Pieza is a genus of flies in the family Mythicomyiidae. Its species are found in North America, South America, and the West Indies. The genus was named by Neal Evenhuis in 2002. Evenhuis included the following eleven species, transferring four from Mythicomyia, in his initial circumscription:

- P. agnastis (Hall, 1976) — Chile (Maule, Santiago)
- P. angusta (Melander, 1961) — United States (California, Arizona, New Mexico, Texas) and Mexico (Baja California, Jalisco, Sonora, Tamaulipas)

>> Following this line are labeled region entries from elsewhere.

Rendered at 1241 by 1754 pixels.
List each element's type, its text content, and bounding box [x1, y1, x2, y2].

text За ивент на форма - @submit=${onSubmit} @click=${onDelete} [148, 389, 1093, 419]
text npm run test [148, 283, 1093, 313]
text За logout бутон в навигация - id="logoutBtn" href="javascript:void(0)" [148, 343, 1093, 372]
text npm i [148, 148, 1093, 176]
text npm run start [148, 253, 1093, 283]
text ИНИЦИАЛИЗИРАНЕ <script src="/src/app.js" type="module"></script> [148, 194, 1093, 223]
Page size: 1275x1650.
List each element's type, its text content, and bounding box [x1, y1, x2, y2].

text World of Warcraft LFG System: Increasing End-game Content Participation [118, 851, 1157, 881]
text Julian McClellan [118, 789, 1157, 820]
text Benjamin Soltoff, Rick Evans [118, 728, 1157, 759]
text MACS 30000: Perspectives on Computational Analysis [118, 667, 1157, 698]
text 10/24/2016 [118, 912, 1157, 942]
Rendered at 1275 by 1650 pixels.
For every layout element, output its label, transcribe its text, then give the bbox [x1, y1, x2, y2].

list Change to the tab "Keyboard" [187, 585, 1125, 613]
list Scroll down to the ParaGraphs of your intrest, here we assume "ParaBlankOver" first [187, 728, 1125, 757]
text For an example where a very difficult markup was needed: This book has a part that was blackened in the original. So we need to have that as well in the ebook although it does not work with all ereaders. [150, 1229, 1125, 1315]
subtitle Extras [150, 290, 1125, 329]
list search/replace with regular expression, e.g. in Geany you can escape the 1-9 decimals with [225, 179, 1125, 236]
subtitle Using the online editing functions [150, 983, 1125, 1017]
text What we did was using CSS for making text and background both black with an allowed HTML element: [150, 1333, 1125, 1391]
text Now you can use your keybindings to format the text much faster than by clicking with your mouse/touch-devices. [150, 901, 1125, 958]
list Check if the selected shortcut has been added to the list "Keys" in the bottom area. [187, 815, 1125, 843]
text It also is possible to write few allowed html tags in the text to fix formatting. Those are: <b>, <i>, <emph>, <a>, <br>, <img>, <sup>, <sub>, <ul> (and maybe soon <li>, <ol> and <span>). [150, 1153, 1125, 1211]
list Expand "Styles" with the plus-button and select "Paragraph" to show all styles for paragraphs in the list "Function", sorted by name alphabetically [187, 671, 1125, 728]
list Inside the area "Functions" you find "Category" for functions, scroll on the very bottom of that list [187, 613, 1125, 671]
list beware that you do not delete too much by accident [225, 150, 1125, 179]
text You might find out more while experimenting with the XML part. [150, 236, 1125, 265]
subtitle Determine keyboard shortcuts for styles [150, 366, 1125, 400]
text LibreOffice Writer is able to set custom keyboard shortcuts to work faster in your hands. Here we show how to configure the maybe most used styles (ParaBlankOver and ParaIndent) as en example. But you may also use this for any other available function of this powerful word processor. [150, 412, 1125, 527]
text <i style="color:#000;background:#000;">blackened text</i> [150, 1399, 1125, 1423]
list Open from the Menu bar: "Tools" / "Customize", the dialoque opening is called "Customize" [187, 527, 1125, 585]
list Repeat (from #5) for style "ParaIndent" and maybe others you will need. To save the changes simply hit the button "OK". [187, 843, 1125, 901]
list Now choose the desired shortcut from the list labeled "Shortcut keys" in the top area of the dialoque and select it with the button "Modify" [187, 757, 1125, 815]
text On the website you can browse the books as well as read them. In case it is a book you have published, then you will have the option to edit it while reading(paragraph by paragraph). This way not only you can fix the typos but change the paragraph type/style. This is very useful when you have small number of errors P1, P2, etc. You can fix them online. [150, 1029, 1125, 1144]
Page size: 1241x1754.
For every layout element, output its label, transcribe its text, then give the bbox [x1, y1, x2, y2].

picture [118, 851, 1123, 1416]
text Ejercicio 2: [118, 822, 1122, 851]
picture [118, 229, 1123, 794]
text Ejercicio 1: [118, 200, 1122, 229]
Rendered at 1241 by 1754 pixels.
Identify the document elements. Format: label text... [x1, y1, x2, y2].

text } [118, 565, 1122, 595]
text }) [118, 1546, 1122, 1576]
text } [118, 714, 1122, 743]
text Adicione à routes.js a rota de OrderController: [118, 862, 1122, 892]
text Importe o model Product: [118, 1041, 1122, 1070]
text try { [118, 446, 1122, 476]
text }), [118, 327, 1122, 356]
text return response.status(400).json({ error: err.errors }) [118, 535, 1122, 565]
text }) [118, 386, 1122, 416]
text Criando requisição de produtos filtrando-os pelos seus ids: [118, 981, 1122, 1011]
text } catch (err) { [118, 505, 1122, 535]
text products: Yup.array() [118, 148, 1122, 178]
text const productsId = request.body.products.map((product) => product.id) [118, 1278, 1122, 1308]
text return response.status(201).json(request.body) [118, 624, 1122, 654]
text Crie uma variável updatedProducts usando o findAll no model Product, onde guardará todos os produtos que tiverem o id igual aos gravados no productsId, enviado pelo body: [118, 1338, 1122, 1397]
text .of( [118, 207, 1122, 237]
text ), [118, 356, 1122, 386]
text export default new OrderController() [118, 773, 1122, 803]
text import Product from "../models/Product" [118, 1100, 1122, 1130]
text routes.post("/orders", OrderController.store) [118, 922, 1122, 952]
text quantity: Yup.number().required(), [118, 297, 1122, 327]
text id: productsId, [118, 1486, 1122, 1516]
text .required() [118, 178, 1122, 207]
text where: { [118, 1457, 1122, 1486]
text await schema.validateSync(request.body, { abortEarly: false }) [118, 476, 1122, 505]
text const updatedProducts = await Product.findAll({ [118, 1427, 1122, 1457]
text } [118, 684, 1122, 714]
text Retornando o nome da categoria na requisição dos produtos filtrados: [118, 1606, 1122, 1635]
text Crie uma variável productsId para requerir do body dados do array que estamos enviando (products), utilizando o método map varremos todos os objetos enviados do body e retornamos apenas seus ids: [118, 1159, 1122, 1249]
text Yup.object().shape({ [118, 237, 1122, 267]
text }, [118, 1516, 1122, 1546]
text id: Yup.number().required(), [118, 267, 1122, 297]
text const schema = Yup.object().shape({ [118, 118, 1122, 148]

- P. deresistans Evenhuis, 2002 — northern Venezuela
- P. dominicana Evenhuis, 2002 — Dominican amber, Miocene
- P. flavitibia Evenhuis, 2002 — northern Venezuela
- P. kake Evenhuis, 2002 — Brazil (Minas Gerais)
- P. minuta (Greene, 1924) — United States (Arizona, California, New Mexico) and Mexico (Baja California Sur, Sonora)
- P. ostenta (Melander, 1961) — United States (Arizona, California, Colorado, Texas, Utah) and Mexico (Baja California Sur, Sonora)
- P. pi Evenhuis, 2002 — Bahamas, Turks and Caicos, Mexico (Morelos)
- P. rhea Evenhuis, 2002 — United States (Florida)
- P. sinclairi Evenhuis, 2002 — Curaçao, Dominican Republic; introduced to Galápagos Islands

As of 2018, Pieza still consists of these eleven species.